Progress: Day 24 of 90
- Focused state: 18 sessions recorded ✓
- Relaxed state: 14 sessions recorded
- Sleep: 21 nights recorded ✓
Keep using the device regularly to improve baseline accuracy.Bad:
❌ "Your brain is still calibrating" (sounds mechanical/diagnostic)
❌ "Baseline creation: 26% complete" (progress bar implies it's just processing, not learning individual patterns)
When Baseline is Stable
Good:
Baseline Established ✓
We've learned your personal brain patterns!
Now you'll receive neurofeedback when your brain activity
shows patterns similar to your focused or relaxed states.
Your baseline will continue updating as you use the device.Developer Checklist
Before implementing any BCI feature that provides user insights:
- Does it check
user.bciBaselineStatus === 'STABLE'before activating? - Does it compare to personal baseline, not population norms?
- Does it require minimum data thresholds (30+ days, 15+ sessions per state)?
- Does the baseline update continuously (rolling window)?
- Are users informed when they're in the learning phase?

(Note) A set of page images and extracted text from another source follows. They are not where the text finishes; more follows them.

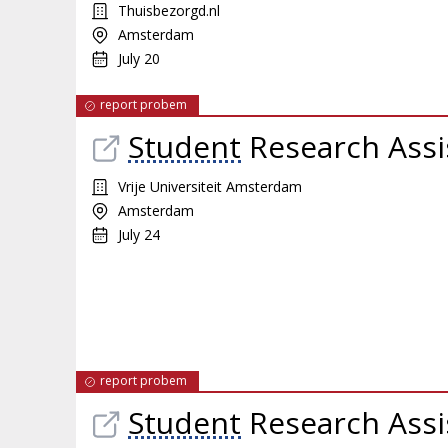
Thuisbezorgd.nl
Amsterdam
July 20
report probem
Student
Research Assi
Vrije Universiteit Amsterdam
Amsterdam
July 24
report probem
Student
Research Assi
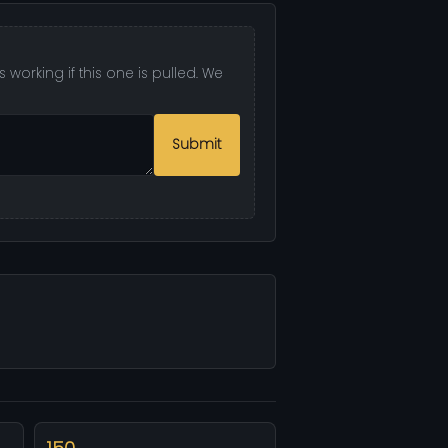
 working if this one is pulled. We
Submit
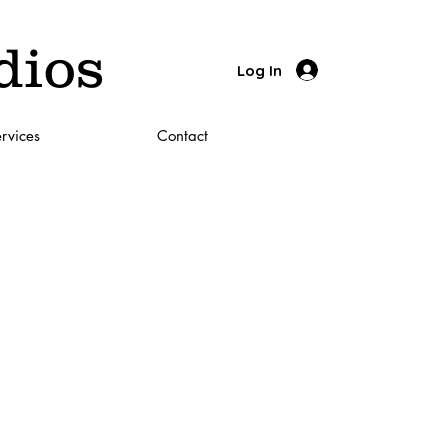
dios
Log In
rvices
Contact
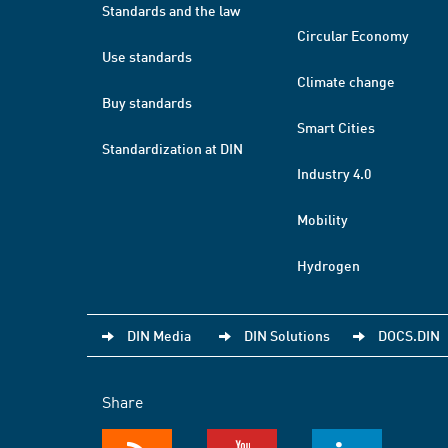
Standards and the law
Circular Economy
Use standards
Climate change
Buy standards
Smart Cities
Standardization at DIN
Industry 4.0
Mobility
Hydrogen
DIN Media
DIN Solutions
DOCS.DIN
Share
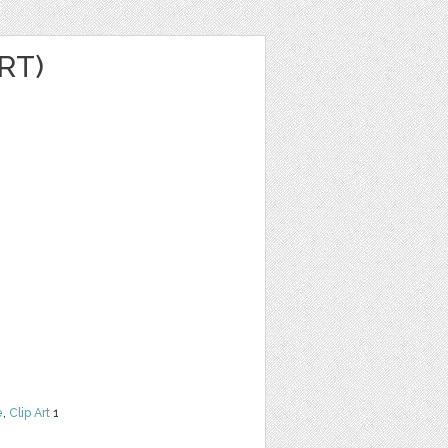
RT)
e
,
Clip Art
1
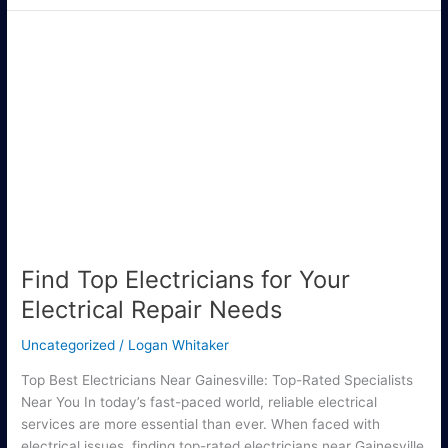
Find
Top
Electricians
for
Your
Electrical
Repair
Needs
Find Top Electricians for Your
Electrical Repair Needs
Uncategorized
/
Logan Whitaker
Top Best Electricians Near Gainesville: Top-Rated Specialists
Near You In today’s fast-paced world, reliable electrical
services are more essential than ever. When faced with
electrical issues, finding top-rated electricians near Gainesville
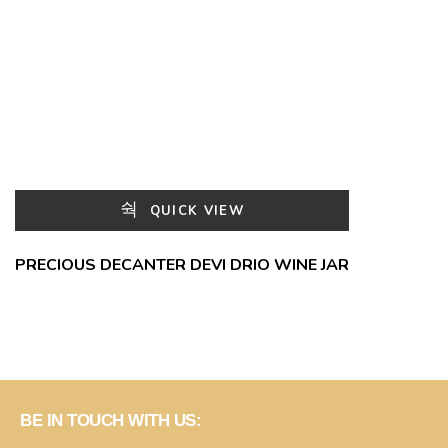
QUICK VIEW
PRECIOUS DECANTER DEVI DRIO WINE JAR
BE IN TOUCH WITH US:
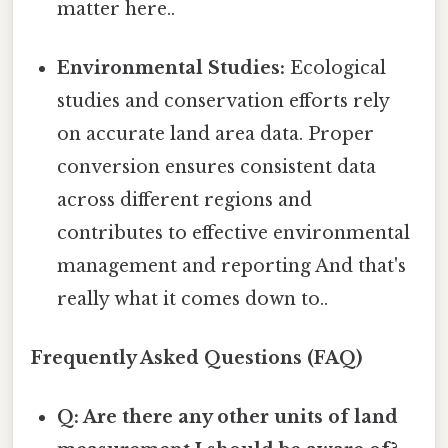
matter here..
Environmental Studies:
Ecological
studies and conservation efforts rely
on accurate land area data. Proper
conversion ensures consistent data
across different regions and
contributes to effective environmental
management and reporting And that's
really what it comes down to..
Frequently Asked Questions (FAQ)
Q: Are there any other units of land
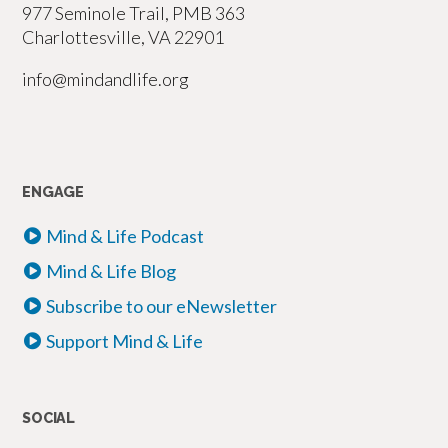
977 Seminole Trail, PMB 363
Charlottesville, VA 22901
info@mindandlife.org
ENGAGE
Mind & Life Podcast
Mind & Life Blog
Subscribe to our eNewsletter
Support Mind & Life
SOCIAL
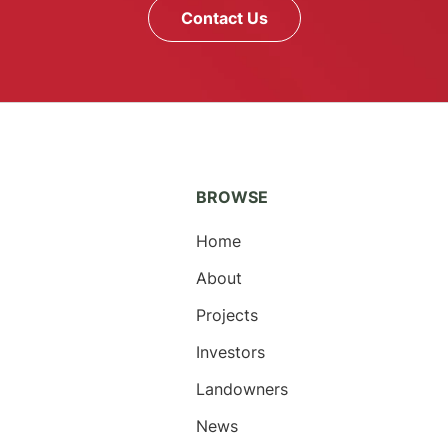
Contact Us
BROWSE
Home
About
Projects
Investors
Landowners
News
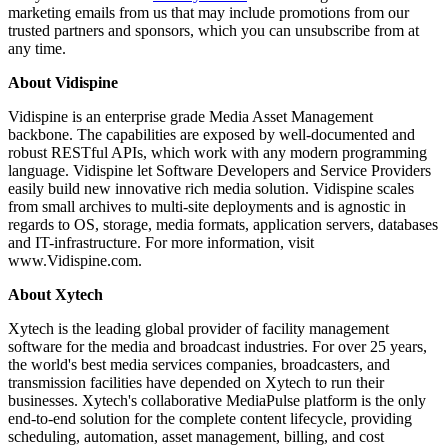
marketing emails from us that may include promotions from our
trusted partners and sponsors, which you can unsubscribe from at
any time.
About Vidispine
Vidispine is an enterprise grade Media Asset Management
backbone. The capabilities are exposed by well-documented and
robust RESTful APIs, which work with any modern programming
language. Vidispine let Software Developers and Service Providers
easily build new innovative rich media solution. Vidispine scales
from small archives to multi-site deployments and is agnostic in
regards to OS, storage, media formats, application servers, databases
and IT-infrastructure. For more information, visit
www.Vidispine.com.
About Xytech
Xytech is the leading global provider of facility management
software for the media and broadcast industries. For over 25 years,
the world's best media services companies, broadcasters, and
transmission facilities have depended on Xytech to run their
businesses. Xytech's collaborative MediaPulse platform is the only
end-to-end solution for the complete content lifecycle, providing
scheduling, automation, asset management, billing, and cost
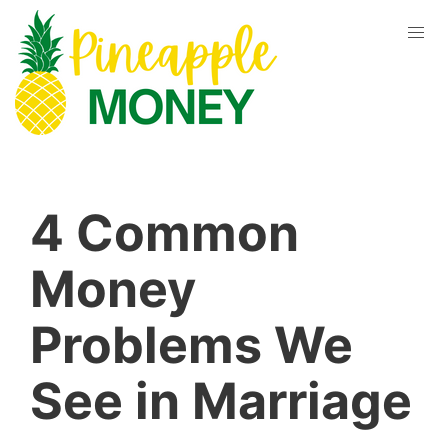
4 Common
Money
Problems We
See in Marriage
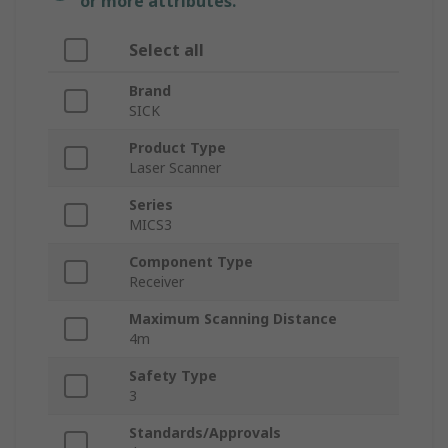
or more attributes.
Select all
Brand
SICK
Product Type
Laser Scanner
Series
MICS3
Component Type
Receiver
Maximum Scanning Distance
4m
Safety Type
3
Standards/Approvals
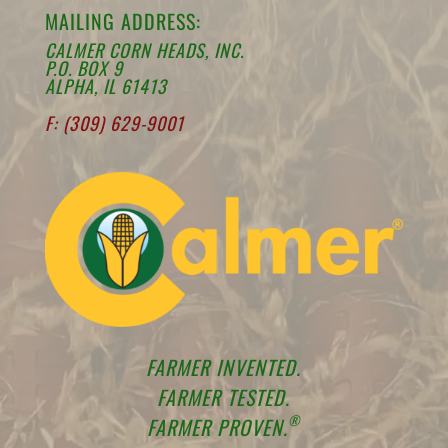
MAILING ADDRESS:
CALMER CORN HEADS, INC.
P.O. BOX 9
ALPHA, IL 61413
F: (309) 629-9001
FARMER INVENTED.
FARMER TESTED.
®
FARMER PROVEN.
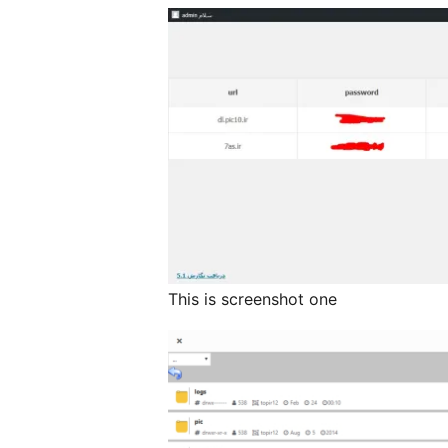
This is screenshot one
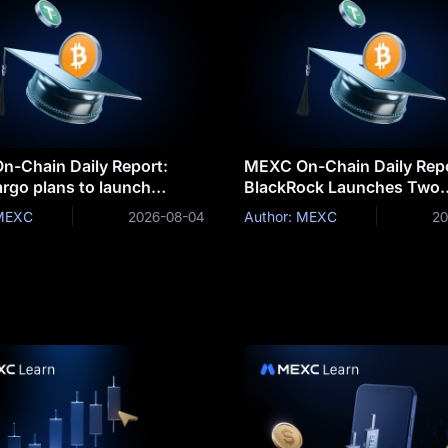
-Chain Daily Report:
MEXC On-Chain Daily Repo
argo plans to launch
BlackRock Launches Two
ed deposits for corporate
Tokenized Money Market 
 MEXC
2026-08-04
Author: MEXC
20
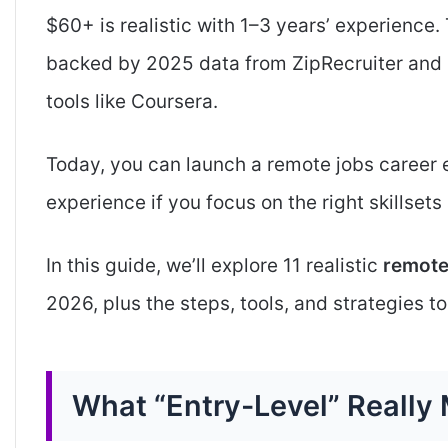
$60+ is realistic with 1–3 years’ experience. 
backed by 2025 data from ZipRecruiter and 
tools like Coursera.
Today, you can launch a remote jobs career 
experience if you focus on the right skillsets
In this guide, we’ll explore 11 realistic
remote
2026, plus the steps, tools, and strategies to
What “Entry-Level” Really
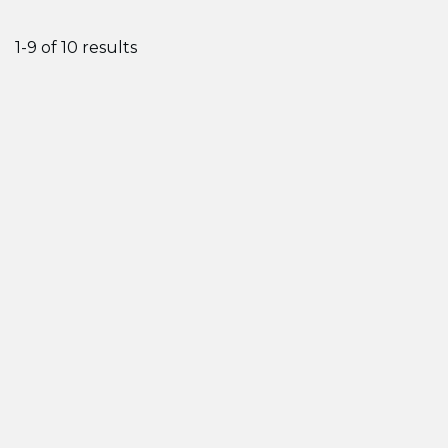
1-9 of 10 results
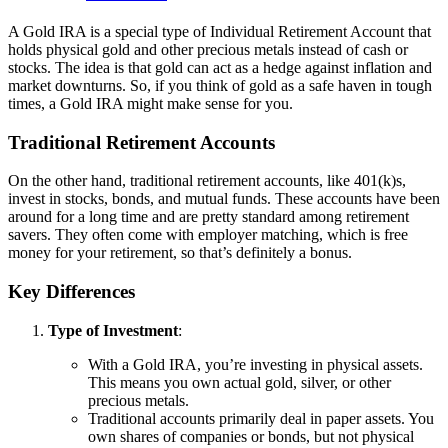
A Gold IRA is a special type of Individual Retirement Account that
holds physical gold and other precious metals instead of cash or
stocks. The idea is that gold can act as a hedge against inflation and
market downturns. So, if you think of gold as a safe haven in tough
times, a Gold IRA might make sense for you.
Traditional Retirement Accounts
On the other hand, traditional retirement accounts, like 401(k)s,
invest in stocks, bonds, and mutual funds. These accounts have been
around for a long time and are pretty standard among retirement
savers. They often come with employer matching, which is free
money for your retirement, so that’s definitely a bonus.
Key Differences
Type of Investment
:
With a Gold IRA, you’re investing in physical assets.
This means you own actual gold, silver, or other
precious metals.
Traditional accounts primarily deal in paper assets. You
own shares of companies or bonds, but not physical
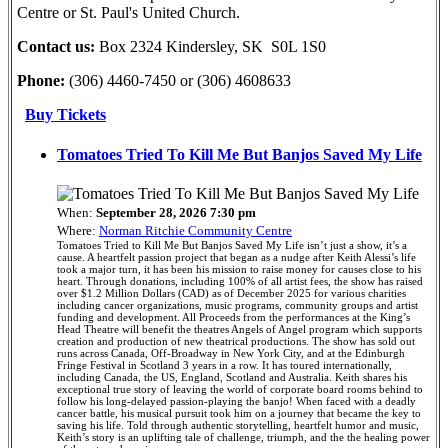
Centre or St. Paul's United Church.
Contact us:
Box 2324 Kindersley, SK S0L 1S0
Phone:
(306) 4460-7450 or (306) 4608633
Buy Tickets
Tomatoes Tried To Kill Me But Banjos Saved My Life
When:
September 28, 2026 7:30 pm
Where:
Norman Ritchie Community Centre
Tomatoes Tried to Kill Me But Banjos Saved My Life isn’t just a show, it’s a
cause. A heartfelt passion project that began as a nudge after Keith Alessi’s life
took a major turn, it has been his mission to raise money for causes close to his
heart. Through donations, including 100% of all artist fees, the show has raised
over $1.2 Million Dollars (CAD) as of December 2025 for various charities
including cancer organizations, music programs, community groups and artist
funding and development. All Proceeds from the performances at the King’s
Head Theatre will benefit the theatres Angels of Angel program which supports
creation and production of new theatrical productions. The show has sold out
runs across Canada, Off-Broadway in New York City, and at the Edinburgh
Fringe Festival in Scotland 3 years in a row. It has toured internationally,
including Canada, the US, England, Scotland and Australia. Keith shares his
exceptional true story of leaving the world of corporate board rooms behind to
follow his long-delayed passion-playing the banjo! When faced with a deadly
cancer battle, his musical pursuit took him on a journey that became the key to
saving his life. Told through authentic storytelling, heartfelt humor and music,
Keith’s story is an uplifting tale of challenge, triumph, and the the healing power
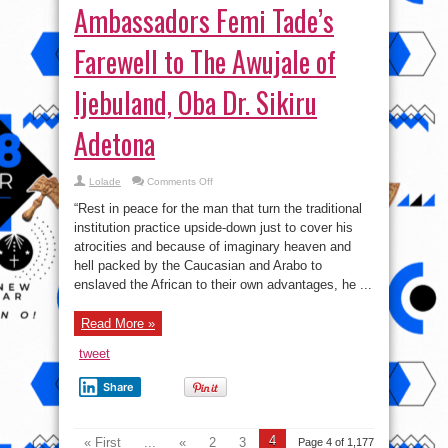
Ambassadors Femi Tade’s
Farewell to The Awujale of
Ijebuland, Oba Dr. Sikiru
Adetona
on
Lolade
Comments Off
Ambassadors
Femi
“Rest in peace for the man that turn the traditional
Tade’s
Farewell
institution practice upside-down just to cover his
to
atrocities and because of imaginary heaven and
The
Awujale
hell packed by the Caucasian and Arabo to
of
Ijebuland,
enslaved the African to their own advantages, he ...
Oba
Dr.
Sikiru
Read More »
Adetona
tweet
Share
4
« First
...
«
2
3
Page 4 of 1,177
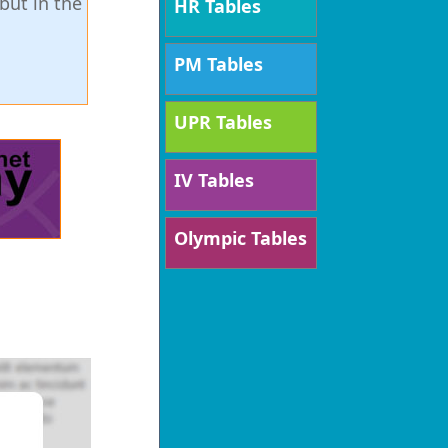
but in the
HR Tables
PM Tables
UPR Tables
IV Tables
Olympic Tables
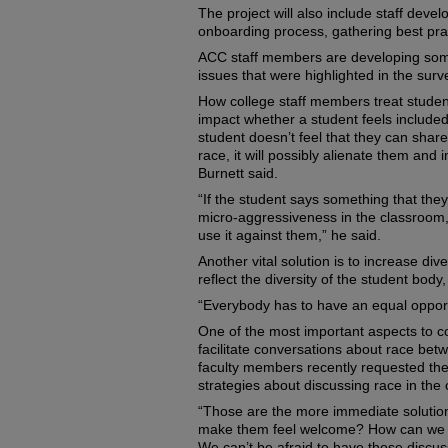
The project will also include staff dev
onboarding process, gathering best prac
ACC staff members are developing some
issues that were highlighted in the surv
How college staff members treat studen
impact whether a student feels included 
student doesn’t feel that they can share
race, it will possibly alienate them and 
Burnett said.
“If the student says something that the
micro-aggressiveness in the classroom, t
use it against them,” he said.
Another vital solution is to increase di
reflect the diversity of the student body,
“Everybody has to have an equal opportu
One of the most important aspects to co
facilitate conversations about race bet
faculty members recently requested th
strategies about discussing race in the
“Those are the more immediate solution
make them feel welcome? How can we m
We can’t be afraid to have those discus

- Is there a clear communication about why baseline is necessary?
Summary
Personal baseline is mandatory because:
- Brain patterns vary hugely between individuals
- Population averages are meaningless
- Without baseline, "high alpha" or "low beta" has no context
- Comparing to self is the only valid approach
Baseline requirements:
- 30-90 days of data
- Multiple states (focused, relaxed, resting, sleep)
- Continuous rolling updates
- No feedback until baseline is stable
Rule: If baselineStatus !== 'STABLE', no pattern-based insights. Period.